Иоановский монастырь выглядит довольно сумрачно и как-то очень дробящеся, напоминая крупную мозаику. Зато на набережной рядом с монастырем в горшках весят богато-цветущие петунии, своими нежными, тоненькими цветами, белоснежными, лиловыми и румяно-розовыми,освежая мрачность и тяжеловесность главной церкви. Монастырь был неприветлив и даже закрыт, но у надвратной иконы горела свеча, а дорожку мела аккуратненькая бабушка в платочке. Еще более оживляла картину группа рабочих устанавливавших свежие, гладко прорисованные иконы и присверливая модной немецкой дрелью с ярко желтой ручкой. А на набережной собралась веселая и многочисленная, смеющаяся таким свежим и здоровым хохотом толпа бездомных мужиков. Еще более густой толпой бродили по набережной, бережно переступая, голуби, время от времени тревожно перелетавшие с места на место, напуганные чересчур громким смехом бродяг.

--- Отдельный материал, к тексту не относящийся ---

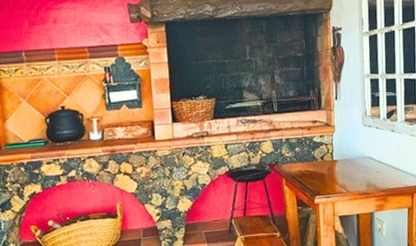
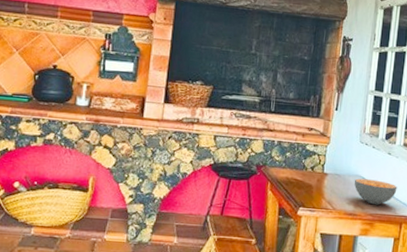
cereal bowl: none [363,157,405,181] -> present [354,178,397,205]

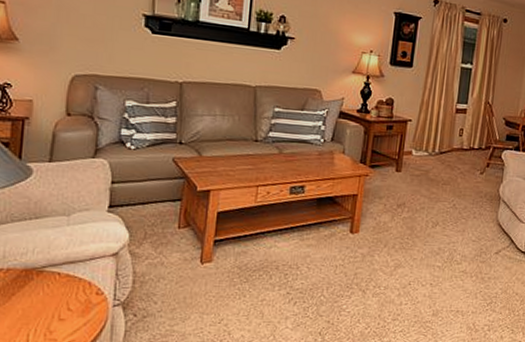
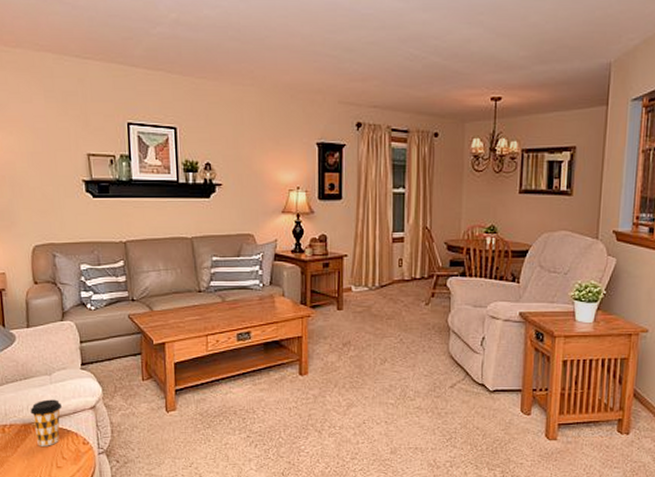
coffee cup: none [36,242,77,296] -> present [30,399,62,446]

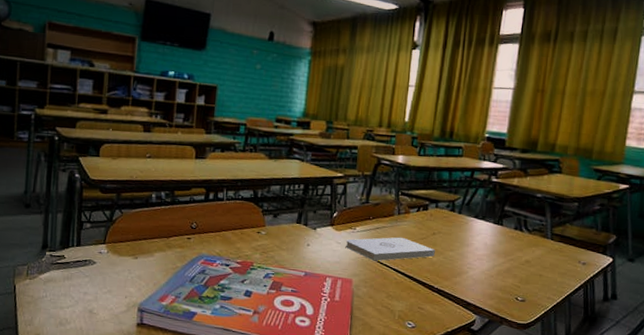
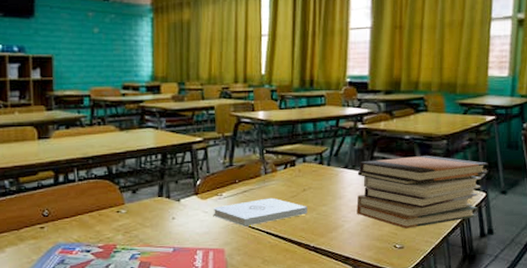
book stack: none [482,213,618,284] -> present [356,156,489,229]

Солнце, перед тем как покинуть этот кусочек набережной и спрятаться за многоэтажкой, окрашивало всю эту грязную и голубино-серую картину насыщенным матовым солнечным светом. Уходя и проходя среди этих людей, грязных, взъерошенных и бессмысленно глядящих, я видела, именно видела, а не хотела видеть в их глазах что-то инстинктивно стремящееся к чистоте, делу, добру. В эти минуту (такие частые!) от меня далеки все мои любимые Мельминги, Боттичели, Ренуары и Ван Гоги, но не тем, что они висят в красивых музеях и про них пишут в дорогих книгах, а потому что они вырваны, стали достоянием умных ученых, которые только пишут что "Ван Гог, изобразив грязные, изношенные крестьянские ботинки, передал через них любовь к крестьянам, заботу об их страдании", не вдаваясь в подробности, что в похожих по виду и таких же по сути ботинках сейчас, этим солнечным вечером, сидят на набережной не разучившиеся смеяться бродяги. Я пока не знаю, как искусство может вернуть их к чистоте, вере и уюту, но я знаю, что может.